Despite Criticism, DHS to Deploy More Full-Body Scanners At US Airports
Feds say the machines have foiled 80 with concealed drugs or weapons.
Sept. 20, 2010 — -- The Department of Homeland Security (DHS) has announced it will be deploying new full-body scanners at eight more airports across the country, a decision that brought a new round of protests from critics of the technology who consider the machines overly intrusive.
"We all want airports to be safe and secure as possible," U.S. Rep. Jason Chaffetz, R.-Utah, told ABC News. But there are "more secure and less invasive" alternatives, he said.
Chaffetz and civil liberties groups have criticized the latest expansion, complaining that the machines produce graphic full-body images that invade the privacy of innocent travelers, and they have questioned the necessity, safety, and reliability of the machines.

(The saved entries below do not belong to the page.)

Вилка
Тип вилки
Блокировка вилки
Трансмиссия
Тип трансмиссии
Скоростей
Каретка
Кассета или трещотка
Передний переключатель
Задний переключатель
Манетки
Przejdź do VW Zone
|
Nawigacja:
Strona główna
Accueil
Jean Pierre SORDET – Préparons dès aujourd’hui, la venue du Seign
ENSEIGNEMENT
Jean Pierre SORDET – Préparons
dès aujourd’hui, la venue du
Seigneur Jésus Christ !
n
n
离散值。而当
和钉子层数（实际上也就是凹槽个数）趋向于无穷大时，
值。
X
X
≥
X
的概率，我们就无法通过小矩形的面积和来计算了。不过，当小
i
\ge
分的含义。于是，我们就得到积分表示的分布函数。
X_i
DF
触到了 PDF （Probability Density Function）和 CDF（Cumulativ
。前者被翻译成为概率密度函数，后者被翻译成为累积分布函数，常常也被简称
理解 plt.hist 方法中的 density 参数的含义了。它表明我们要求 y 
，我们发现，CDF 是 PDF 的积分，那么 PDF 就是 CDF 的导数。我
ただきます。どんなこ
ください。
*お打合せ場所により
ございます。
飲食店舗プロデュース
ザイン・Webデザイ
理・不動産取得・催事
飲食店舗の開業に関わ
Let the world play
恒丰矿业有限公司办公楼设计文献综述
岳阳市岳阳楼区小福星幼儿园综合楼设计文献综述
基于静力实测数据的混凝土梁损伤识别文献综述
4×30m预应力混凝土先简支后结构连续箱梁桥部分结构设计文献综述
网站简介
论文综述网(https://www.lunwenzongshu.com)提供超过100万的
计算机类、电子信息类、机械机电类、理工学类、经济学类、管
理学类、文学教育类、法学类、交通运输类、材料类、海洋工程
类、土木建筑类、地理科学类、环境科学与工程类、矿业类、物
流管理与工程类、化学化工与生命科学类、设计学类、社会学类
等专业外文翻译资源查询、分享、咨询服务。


The new scanners, funded through the stimulus package, will be installed in cities that include Newark, Cleveland, and New Orleans. The Transportation Security Administration has hailed the "cutting edge technology" as part of its "layered approach to protecting the safety of the traveling public."
TSA Representative Greg Soule said the scanners were "critical to address evolving threats like the Christmas Day Bomber." Soule said that over the past year there were more than 80 instances where imaging technology has identified passengers who have artfully concealed prohibited or illegal items such as weapons or narcotics.

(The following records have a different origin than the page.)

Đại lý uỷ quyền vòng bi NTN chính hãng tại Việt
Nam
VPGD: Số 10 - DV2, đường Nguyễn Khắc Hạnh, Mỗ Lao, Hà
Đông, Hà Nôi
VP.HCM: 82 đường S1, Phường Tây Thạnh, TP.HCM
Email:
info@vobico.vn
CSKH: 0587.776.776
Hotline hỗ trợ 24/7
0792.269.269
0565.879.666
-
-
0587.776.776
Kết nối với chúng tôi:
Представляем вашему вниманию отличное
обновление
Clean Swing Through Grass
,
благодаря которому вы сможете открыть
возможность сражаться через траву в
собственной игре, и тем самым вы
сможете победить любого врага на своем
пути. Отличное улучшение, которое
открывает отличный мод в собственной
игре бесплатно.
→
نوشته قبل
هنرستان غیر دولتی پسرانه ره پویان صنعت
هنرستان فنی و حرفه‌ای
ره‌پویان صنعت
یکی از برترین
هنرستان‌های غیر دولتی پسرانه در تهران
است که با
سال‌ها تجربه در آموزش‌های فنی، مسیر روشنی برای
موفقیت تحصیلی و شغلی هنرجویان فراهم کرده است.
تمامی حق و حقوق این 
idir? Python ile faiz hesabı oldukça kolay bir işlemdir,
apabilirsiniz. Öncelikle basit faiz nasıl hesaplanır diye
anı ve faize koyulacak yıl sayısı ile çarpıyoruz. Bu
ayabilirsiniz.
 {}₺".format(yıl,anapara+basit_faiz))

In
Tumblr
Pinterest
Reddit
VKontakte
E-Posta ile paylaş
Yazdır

The Department of Homeland Security says the machines protect privacy because sensitive parts of the images are blurred, the person viewing the image watches from a separate room and never interacts with the passenger, and because in "the operational mode images are permanently deleted immediately once viewed and are never stored, transmitted or printed."

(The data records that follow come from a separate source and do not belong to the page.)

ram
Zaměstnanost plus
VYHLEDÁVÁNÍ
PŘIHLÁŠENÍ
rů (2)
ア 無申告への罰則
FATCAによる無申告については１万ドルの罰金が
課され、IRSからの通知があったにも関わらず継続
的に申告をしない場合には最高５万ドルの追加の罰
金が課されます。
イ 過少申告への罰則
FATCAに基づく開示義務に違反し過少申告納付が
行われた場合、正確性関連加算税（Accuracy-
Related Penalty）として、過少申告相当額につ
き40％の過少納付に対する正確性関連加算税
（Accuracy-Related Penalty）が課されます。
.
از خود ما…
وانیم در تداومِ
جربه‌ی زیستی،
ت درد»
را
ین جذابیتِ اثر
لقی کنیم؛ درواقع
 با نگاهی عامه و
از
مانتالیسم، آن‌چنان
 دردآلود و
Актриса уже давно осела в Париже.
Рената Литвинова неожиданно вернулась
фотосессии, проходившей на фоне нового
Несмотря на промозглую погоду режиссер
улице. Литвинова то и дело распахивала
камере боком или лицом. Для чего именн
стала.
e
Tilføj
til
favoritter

Chaffetz calls the claim that the images are never preserved "totally false." Chris Calabrese, legislative counsel for the American Civil Liberties Union, says the TSA has admitted the machines have a "test mode" in which images can be stored. Both cite a case in which the U.S. Marshals service admitted storing thousands of images from scanners at the Orlando, Florida federal courthouse.
Chaffetz has long been a vocal opponent of the scanners. Earlier this year, he introduced a bill in the House limiting the use of scanners to secondary screening. The bill passed the House with 310 votes, but was not taken up in the Senate.
The ACLU has also lined up against the technology, questioning whether the machines, with their inherent safety and privacy concerns, would ever stop a terrorist attack." Calabrese cited a Government Accountability Office report that raised doubts whether the type of bomb used by the accused "underwear bomber" last Christmas would have been detected.
CLICK HERE to follow the ABC News Investigative Team's coverage on Twitter.
"Terrorists have already found a way to beat the machines," Calabrese said.